Prospek Implementasi UU Perlindungan Saksi dan Korban Diragukan
Berita

Prospek Implementasi UU Perlindungan Saksi dan Korban Diragukan

Meski telah disahkan 18 Juli 2006 lalu, UU Perlindungan saksi ternyata masih meninggalkan berbagai pekerjaan tambahan.

M-5
Bacaan 2 Menit

 

Lain lagi dalam kasus pelanggaran HAM berat. Menurut Ifdhal Kasim, Direktur Hukum Reform Institute, status korban dan saksi dalam pelanggaran HAM berat memiliki perbedaan yakni korban pasti berstatus saksi. Lagi-lagi, hal ini tidak diatur oleh UU PSK, keluhnya.

 

Dalam pasal 7 UU PSK disebutkan bahwa untuk mendapatkan hak mereka atas kompensasi maupun restitusi dalam kasus pelanggaran HAM berat, korban harus mengajukan permohonan melalui LPSK, baru kemudian LPSK yang mengajukan ke pengadilan.

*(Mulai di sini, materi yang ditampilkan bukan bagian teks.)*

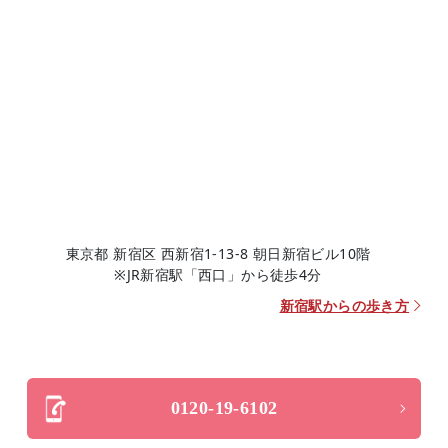
東京都 新宿区 西新宿1-13-8 朝日新宿ビル10階
※JR新宿駅「西口」から徒歩4分
新宿駅からの歩き方
0120-19-6102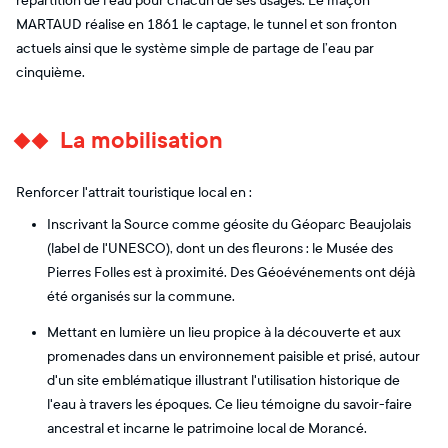
répartition de l’eau pour chacun de ses usages. Le maçon
MARTAUD réalise en 1861 le captage, le tunnel et son fronton
actuels ainsi que le système simple de partage de l’eau par
cinquième.
La mobilisation
Renforcer l'attrait touristique local en :
Inscrivant la Source comme géosite du Géoparc Beaujolais
(label de l'UNESCO), dont un des fleurons : le Musée des
Pierres Folles est à proximité. Des Géoévénements ont déjà
été organisés sur la commune.
Mettant en lumière un lieu propice à la découverte et aux
promenades dans un environnement paisible et prisé, autour
d'un site emblématique illustrant l'utilisation historique de
l'eau à travers les époques. Ce lieu témoigne du savoir-faire
ancestral et incarne le patrimoine local de Morancé.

Prosedur yang demikian, dikatakan Ifdhal, bertentangan dengan pasal 35 ayat (2) UU No.26 tahun 2000 tentang Pengadilan HAM yang mengatakan bahwa masalah restitusi dan kompensasi dicantumkan oleh Hakim dalam amar putusannya. Dengan adanya UU PSK maka korban tidak bisa mengajukan langsung melainkan harus ke LPSK. Berarti makan waktu lagi. Korban tidak bisa menuntut secara inheren dalam putusan, tambah Ifdhal.

 

Plea Bargain dan Plea Agreement

Teten Masduki menambahkan bahwa seharusnya, prinsip perlindungan saksi adalah mencakup reward bagi siapapun yang melaporkan/membantu membongkar tindak pidana. Kelemahan yang lain daripada UU ini adalah tidak mencantumkan mengenai plea agreement. Menurut saya ini paling fatal karena UU perlindungan saksi dimanapun prinsipnya adalah untuk mendorong peran aktif si saksi. Memang ada masalah kekebalan dari gugatan pidana dan perdata. tapi itu kan gugatan balik.  Pelaku kecil sama sekali tidak diberi kesempatan mendapat keringanan hukuman dalam bentuk plea agreement. Juga tidak dikenal prinsip plea bargain di muka pengadilan. Perihal keringanan adalah merupakan diskresi hakim, jelasnya.

 

Dengan tidak adanya kesempatan untuk menegosiasikan keringanan hukuman, pelaku minor tentu tidak akan mau melaporkan/membantu membongkar tindak pidana. Siapa pelaku utama atau Big Fishnya tidak akan pernah bisa diungkap. Menurut Teten, hal ini mungkin bisa disiasati KPK dengan cara membuat kontrak rahasia/diam-diam dengan saksi pelapor dengan tidak mengekspos identitas saksi pelapor. Yang paling penting tentunya adalah perlunya menyamakan pandangan antara KPK, jaksa dan hakim.

 

Pembatasan terhadap saksi yang dilindungi juga merupakan suatu kemunduran. Di dalam UU PSK, perjanjian perlindungan saksi dan korban oleh LPSK hanya diberikan terhadap saksi/korban dalam tindak pidana terorisme, pelanggaran HAM berat, korupsi, pencucian uang, penyalahgunaan narkotika dan psikotropika dan perdagangan manusia. PANJA Komisi III DPR berargumen bahwa munculnya pasal ini dikarenakan ingin mengurangi beban pembiayaan pemerintah dan juga meminimalisir beban LPSK.

 

Dari perspektif kejahatan berbasis gender, UU ini tidak mengatur perihal pemulihan di masyarakat atas stigmatisasi yang seringkali timbul terhadap korban. Memang ada perlindungan, tapi pemulihan dari stigmatisasi masyarakat yang sebenarnya sangat penting bagi korban kejahatan berbasis gender justru tidak ada. Jelas Nova dari Komnas Perempuan.

 

Pendirian LPSK yang tenggat waktu maksimalnya adalah 1 tahun setelah UU disahkan, diragukan pula oleh Ifdhal Kasim. Kita sudah lihat berapa banyak lembaga yang pendiriannya mandeg dan tidak jelas pertanggungjawabannya, Ifdhal berpendapat.